Nor does this invitation reminder letter explicitly mention that program signup is optional, not mandatory. In fact, it finesses the difference "introducing the program...part of your health benefits coverage..." If I were the plan sponsor's risk manager, I'd feel a bit squishy.

So the promise on the accompanying letter that "Your health is important to us" (appearing once on each side of the paper) is ringing a bit hollow, no? And our introspective, seeking-the-good member is blatantly being treated like a number, a bundle of [poorly] specified conditions, from intervention day one.

There isn't a simple declarative, personal, conversational sentence in this enrollment package. The signature is in cursive typewriter font, in the proudest tradition of 1970. I've signed thousands of letters to document I cared enough about someone's behavior to wield a pen my own self.  (And yes, there are scanners, too.)

So as you expend your resources and your members' time, goodwill and wellbeing on DM, consider that for every condition listed in a vendor's portfolio, there is a SNF, a clinic, a university program, an industry pilot, a health system, a single clinician whose DM is state-of-the-art. I'm not talking about 7-8 figure CER, AHRQ style, but the one-patient-at-a-time evidence base that can blossom into something new and improved.

For example, one psychologist (whom I'm proud to say taught me Psych101 eons ago) directs translational research into innovative Alzheimer's care that has been successful in several facilities. To what extent would moving the needle on AD progression and sequelae in any setting benefit your organization and/or anyone you care about?

The corollary question is whether you have appropriate resources allocated to find and leverage this essential intellectual capital. You know that incents -- from money to recognition -- can move the needle when little else can (and let's not pretend the wormy apples of P4P or buy-me pharma grants are the same thing).  If and when you spark something real, that helps create competitive advantage that in turn adds to brand and ally equity.

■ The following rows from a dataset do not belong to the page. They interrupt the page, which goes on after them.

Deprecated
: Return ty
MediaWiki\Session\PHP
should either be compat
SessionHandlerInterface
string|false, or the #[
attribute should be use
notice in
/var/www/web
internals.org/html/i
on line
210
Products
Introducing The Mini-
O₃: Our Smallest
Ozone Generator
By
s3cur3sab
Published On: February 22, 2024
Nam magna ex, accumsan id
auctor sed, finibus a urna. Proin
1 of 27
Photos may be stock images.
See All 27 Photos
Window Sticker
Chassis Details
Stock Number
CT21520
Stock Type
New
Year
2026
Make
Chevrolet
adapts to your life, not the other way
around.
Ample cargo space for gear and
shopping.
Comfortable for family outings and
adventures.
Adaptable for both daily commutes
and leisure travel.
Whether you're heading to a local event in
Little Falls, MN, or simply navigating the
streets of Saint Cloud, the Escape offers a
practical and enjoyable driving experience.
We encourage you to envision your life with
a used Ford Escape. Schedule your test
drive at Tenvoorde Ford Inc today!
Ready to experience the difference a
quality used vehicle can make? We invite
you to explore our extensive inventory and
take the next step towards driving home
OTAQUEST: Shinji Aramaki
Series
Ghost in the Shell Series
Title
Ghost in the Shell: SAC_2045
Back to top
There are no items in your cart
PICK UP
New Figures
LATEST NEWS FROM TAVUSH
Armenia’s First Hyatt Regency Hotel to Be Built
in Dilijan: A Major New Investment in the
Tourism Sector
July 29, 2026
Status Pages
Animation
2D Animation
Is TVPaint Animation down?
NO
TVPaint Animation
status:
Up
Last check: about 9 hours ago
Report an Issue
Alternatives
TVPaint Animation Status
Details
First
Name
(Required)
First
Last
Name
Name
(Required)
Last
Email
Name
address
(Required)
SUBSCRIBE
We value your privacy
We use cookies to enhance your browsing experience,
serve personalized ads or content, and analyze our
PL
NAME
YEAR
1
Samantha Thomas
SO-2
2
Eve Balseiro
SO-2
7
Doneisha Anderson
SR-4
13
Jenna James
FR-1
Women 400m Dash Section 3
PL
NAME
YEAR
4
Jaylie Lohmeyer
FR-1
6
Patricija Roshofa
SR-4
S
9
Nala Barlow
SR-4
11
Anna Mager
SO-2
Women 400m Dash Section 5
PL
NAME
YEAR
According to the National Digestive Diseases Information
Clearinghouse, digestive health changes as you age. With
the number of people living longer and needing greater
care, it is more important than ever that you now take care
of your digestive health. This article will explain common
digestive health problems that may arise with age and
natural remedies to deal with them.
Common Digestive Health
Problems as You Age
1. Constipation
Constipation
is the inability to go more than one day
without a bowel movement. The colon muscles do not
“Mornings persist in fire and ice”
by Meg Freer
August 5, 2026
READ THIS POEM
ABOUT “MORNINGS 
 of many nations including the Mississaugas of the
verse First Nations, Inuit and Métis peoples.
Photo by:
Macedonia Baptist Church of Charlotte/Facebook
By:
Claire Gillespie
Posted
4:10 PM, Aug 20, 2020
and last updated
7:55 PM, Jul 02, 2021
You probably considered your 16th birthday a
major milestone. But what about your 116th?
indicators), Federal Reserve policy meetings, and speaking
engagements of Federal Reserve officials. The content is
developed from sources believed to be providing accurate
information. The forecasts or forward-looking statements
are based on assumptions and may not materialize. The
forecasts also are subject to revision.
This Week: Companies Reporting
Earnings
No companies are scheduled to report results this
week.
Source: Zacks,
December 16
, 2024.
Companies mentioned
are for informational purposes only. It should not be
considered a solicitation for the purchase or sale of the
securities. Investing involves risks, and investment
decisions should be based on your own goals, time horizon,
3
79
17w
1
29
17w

Did you notice Wendy Schmidt's contest to find better tech to clean up oil spills? The winning team tripled the "industry standard." When they asked the contestants why they hadn't tried these new approaches before, the responses boiled down to, "No one else [e.g. oil company clients] cared. Everyone felt they were doing OK."

What's in your MCO's wallet? Maybe the down payment on improved outcomes for millions.  All it takes is an I for innovation.